Anne Lamott is my writing mentor. I love her voice, sense of humor and self-deprecation. She’s a real person, and I like that in a writer.
In her book, Bird by Bird, she discusses a writer's need for publication, and how disappointing success can be. She uses a line from the movie "Cool Runnings" to illustrate her point. When a group of men on an Olympic bobsledding team are desperate to win a gold medal, their coach tells them, "If you're not enough before the gold medal, you won't be enough with it."
I believe Anne knows what she is talking about. She could be right. But my mentor has been published, a lot. And now she makes a good living with her gold medal. It's kind of like when a married friend tells her single friend that marriage is overrated. True, but it's just one of those things you can't tell your friends. I would rather be married than single, and I would much rather be published than not. So now what?
Okay, so I've had a few successes in my little writing life. But just enough to keep me in the game and not enough to make me feel like someone who, at a party, could honestly answer the question, “So what do you do? with the answer, “I am a writer, by God, a writooooor!”
Instead, I usually say something like this, “I write, but I’ve never actually been paid for it, so I guess I’m more of a loser than a writer.
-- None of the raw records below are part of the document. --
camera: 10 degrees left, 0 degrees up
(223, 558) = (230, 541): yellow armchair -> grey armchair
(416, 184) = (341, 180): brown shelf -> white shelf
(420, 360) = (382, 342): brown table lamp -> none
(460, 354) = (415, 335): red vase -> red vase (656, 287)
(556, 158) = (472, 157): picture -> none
I write, so technically I’m a “writer” but who cares? I mean, it’s not like you can pop into a Barnes & Noble and actually pick up one of my books, even in the ½ off section. Look at Geraldo Rivera, he has a book, and he’s Geraldo, the dork with a broken nose who blew up an empty room looking for Al Capone, while an eager America was watching! At this point I would be happy with an article in Reader’s Digest or The Penny Saver. Nope, I’m more of a reader than a writer. I read other people’s work, because they’re published, and I’m not. (at this point the other person has walked away, helped themselves to another Martini and called their therapist to see if they can sneak me in for a session pro-bono because I’m not published and clearly couldn’t afford $150 bucks an hour to treat this unpublishable illness).”
Is it obvious that I received a rejection letter today? It actually came in the form of a very nice email, from a very big editor, and she said my essay was “lovely.” So I should be feeling good, right? And I do, a little. I feel as good as my single friends feel when I tell them having a baby is great, but so is a really good movie with buttery popcorn.
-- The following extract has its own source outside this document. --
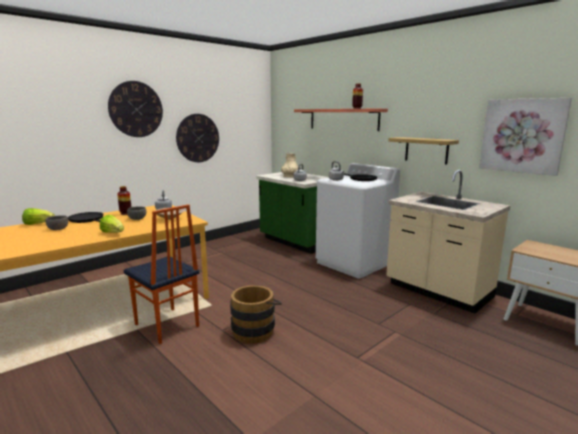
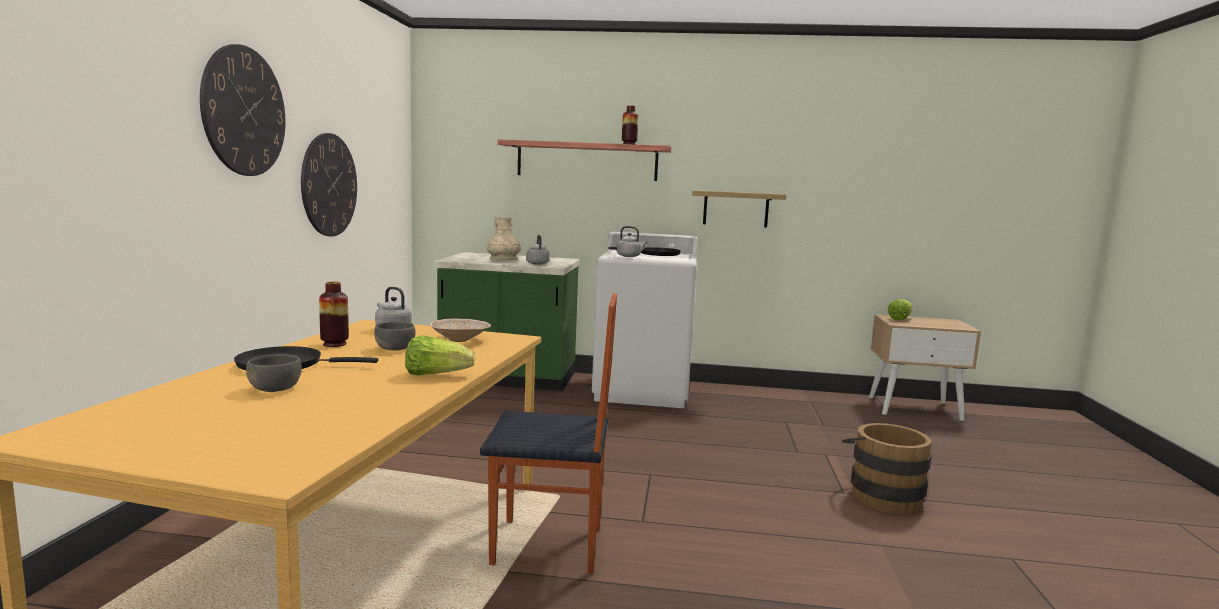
camera: 40 degrees left, 5 degrees down
(38, 224) = (178, 390): lettuce -> lettuce (900, 319)
(255, 330) = (685, 504): brown bucket -> brown bucket (882, 495)
(437, 291) = (786, 402): beige counter -> none
(522, 136) = (861, 189): picture -> none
I don’t need a gold medal, maybe just a silver one, or bronze. And who would join the Olympics without the dream of winning the gold, anyway? Wouldn’t you have to have some severe mental illness to put yourself through that, just to participate? It’s ridiculous to think someone would spend their life practicing their craft without the hope of success? Isn’t it? If God or even Sylvia Browne told me today that I would never get published, that my life as a writer would never be more successful than it is today, would I still write? Of course. Would I be happy about it? No freakin' way.
Maybe I’m not enough before the gold medal. But there’s only one way to find out. Everyday, I’ll get out my bobsled, walk up the mountain, and slide down. Even if is just for the cheap thrill of doing something dangerous.